> ARTICLE:

++++++++++

A major argument used by those who wish to extend working lives is that there is no such as a ‘lump of labour’: in other words, labour markets are not fixed in number, they are instead capable of massive expansion. Persuading all citizens to work as late in life as possible will thus lead to gains for society at large. The concept was first properly discussed by the labour market economist D. F. Schloss in 1891, when he argued against the view that piece-workers take work away from other categories of workers. More recently economists like Paul Krugman and social policy experts like Gosta Esping-Andersen have similarly denied that there can be a finite number of jobs to be filled at any one time: accordingly, workfare-oriented welfare states are the right direction to move in. It seems logical that more workers will create more wealth, and that this will set up a virtuous circle of steady economic growth. The contention has recently appeared in discussions of the justifications for raising state pension ages.

Yet there are those who utter warnings. The economic historian Roger Middleton contended in 2000 that ‘at the aggregate level…..there has been almost no employment growth in the British economy for nearly forty years’, and the empirical evidence would seem to support this. In 1951, there were in the UK 22,600,000 employees, employers or self-employed people. Of these, 831,000 were part-time and 475,000 were out of work through sickness or unemployment. Deducting these from the total and giving each part-time job a 50 per cent fulltime equivalent reduced the 1951 total to 21,709,500. Applying the same rules to the total for 2016, produces as grand total of 27,525,000 fulltime equivalents. The increase in fulltime equivalent jobs between 1951 and 2016 is therefore 26.8 per cent whereas the increase in total population has been 29.4 per cent. In other words, the volume of jobs in the labour market has not expanded as rapidly as the population. At the aggregate level, therefore, there does seem to be a lump of labour.

++++++++++

> COLLECTED MATERIAL:
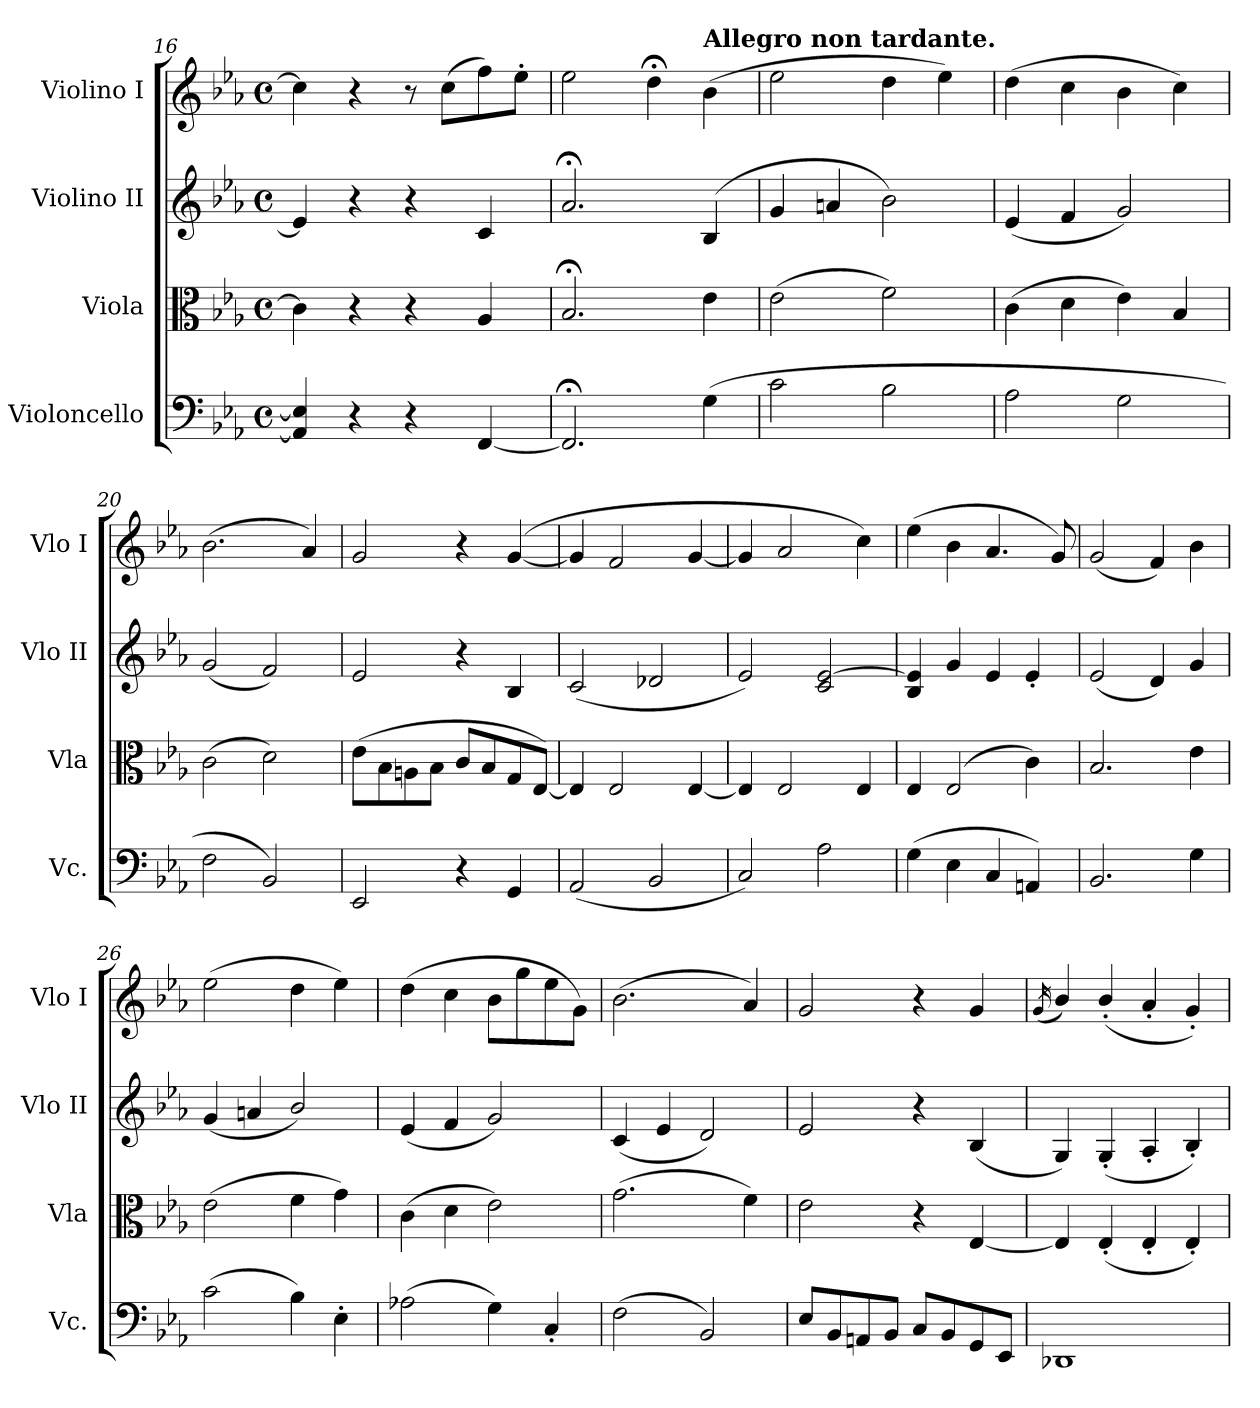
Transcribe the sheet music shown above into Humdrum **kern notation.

++++++++++

> PROMPT A:
In the lump-of-labour passage, what percentage increase in fulltime equivalent jobs between 1951 and 2016 is given?
> PROMPT B:
Resume the passage on the lump of labour after its final sentence and extend its argument.

> EXERCISE RESPONSE A:
26.8 per cent.

> EXERCISE RESPONSE B:
The question of how existing jobs will be shared out is one that will loom large in the future. We need to remember that many economists today are predicting a dystopian future in which technological developments cause modern industrialised nations to achieve much greater economic growth with smaller workforces. Recently, the World Economic Forum discussed this very issue – the massive job losses that may well accompany a ‘fourth industrial revolution’ based upon new developments in artificial intelligence, robotics, nanotechnology and the like. Indeed, the whole history of economic growth has been the story of increasing productivity being achieved with progressively smaller workforces, thanks to technology. Hence the American workforce is twice as large as it was in 1945, yet total productivity has grown eight times: on average, productivity per worker has quadrupled. It is curious that most commentators, especially those at the cutting edge of the new economic strategies, strenuously deny that a lump of labour can possibly exist even when their denial involves ignoring the fact that labour market expansion is constrained by total population expansion: the proportion actually in work thus remains roughly constant. We therefore need to bear this in mind when framing pensions policies and avoid the easy temptation of raising state pension ages, on the dubious assumption that labour markets will grow to fill the gap thus created.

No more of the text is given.